No matter how much you teach your child how beautiful and loved they are, it’s important, when the time is right, to also teach them that the world isn’t always going to see them the way their parents do. It is a difficult and necessary conversation to have, especially with Black children, but also with biracial children. We need to give our kids tools to engage and interact with a cruel world, so they can do their best to educate and inform folks, to call out micro-aggressions and implicit biases when they occur, and use these experiences as a guide for the future.
It is completely ignorant, inappropriate, and incredibly offensive when someone tells you something like, “I can’t believe she is your daughter.” Aaronica says she got that a lot when Reign was a baby because she had very fair skin and had significantly different hair texture than her mommy. Aaronica wants people to know that this is a micro-aggression that whitewashes Reign and is wrong. Though she hasn’t explicitly had conversations about race with little Reign, she has told her that sometimes people are not nice. Aaronica emphasizes the use of words and feeling statements, and says that when the time is right, she will talk about racism using a historical lens so Reign has the framework and knowledge she needs to understand the world around her, and her place in it.

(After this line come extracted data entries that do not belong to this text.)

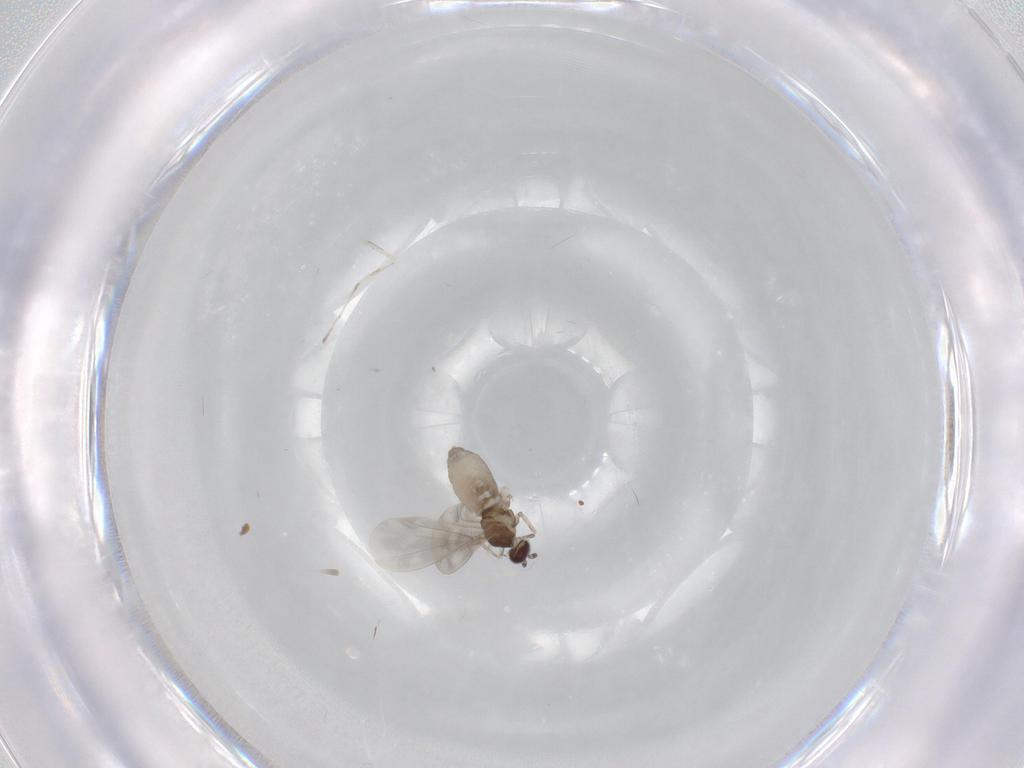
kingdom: Animalia
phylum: Arthropoda
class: Insecta
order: Diptera
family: Cecidomyiidae
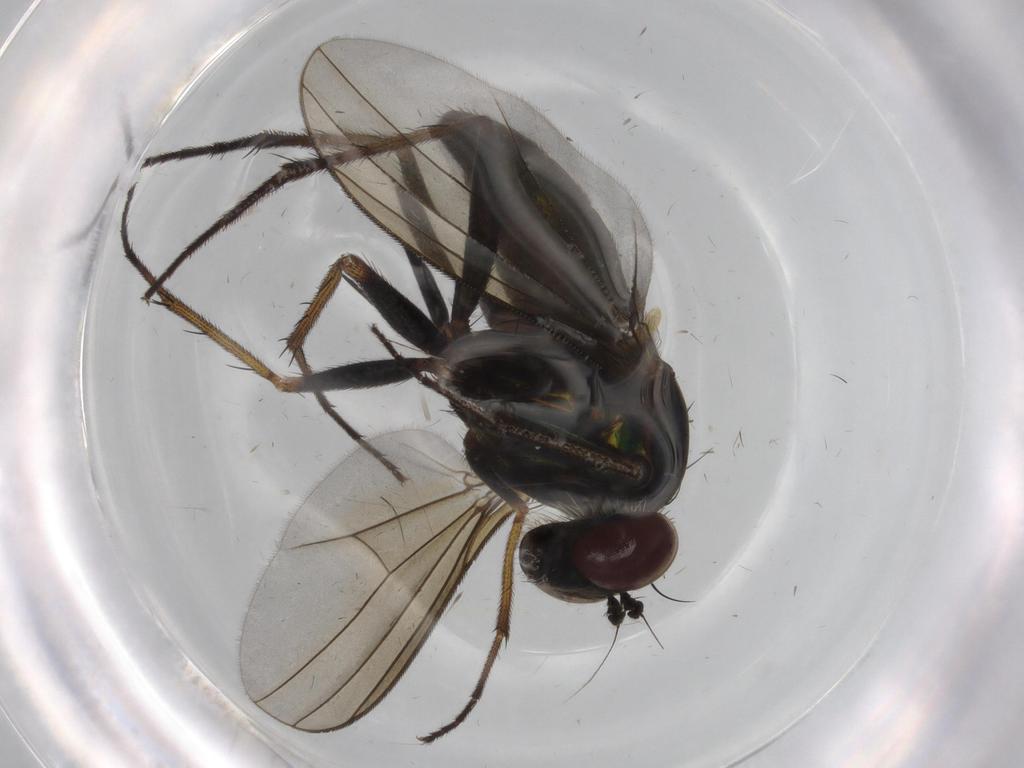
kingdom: Animalia
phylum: Arthropoda
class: Insecta
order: Diptera
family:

My son is Black. He does not disregard his whiteness, but he has always identified and felt like he related to the world as a Black person. However, if you looked at us side by side, there is no denying we are related, but some people choose not to see that due to their own blind ignorance. In December 2013, Anthony was a nominee for a college football award. Together we attended the nationally televised ceremony, where he was announced as the recipient. It was one of the proudest moments of both of our lives. But it was also sprinkled with disappointing and hurtful exchanges that take up equal space in my memory. I wish they didn’t exist side by side, but they do. As I waited around for Anthony to finish interviews, a woman approached me and said how noble it was that I adopted a Black child. Shocked, I responded saying her comments were ignorant and that actually Anthony was my biological son, and I remembered the day it happened, the labor, the pain, the absolute pride and overwhelming love as I lay with him in my arms. She smiled an uneasy, embarrassed smile, said “Oh!” then walked away, leaving me standing there holding a bag full of crappy feelings. For Anthony’s sake, I pushed those feelings aside, not wanting to do anything to ruin his night. We did talk about this later, as there were other comments made that evening that were hurtful. We agreed to correct and educate people, like I did with the woman who suggested I adopted Anthony, but we shouldn’t have to do so. It creates anger, feels uncomfortable and disappointing, but I would rather that than allow folks to decide my son’s experience. It is important that we talk about these things openly and honestly so we can acknowledge the painful experiences of racism. We need to share these stories so we can begin to heal and create a better, more just society for all of us, especially our children.
If you met Reign, you would agree that she is destined for greatness. She has a presence about her and can easily bring people together, even at the young age of 3. Anthony’s always been a quiet leader on and off the field, letting his actions speak first. These are our children. Bold. Beautiful. Biracial.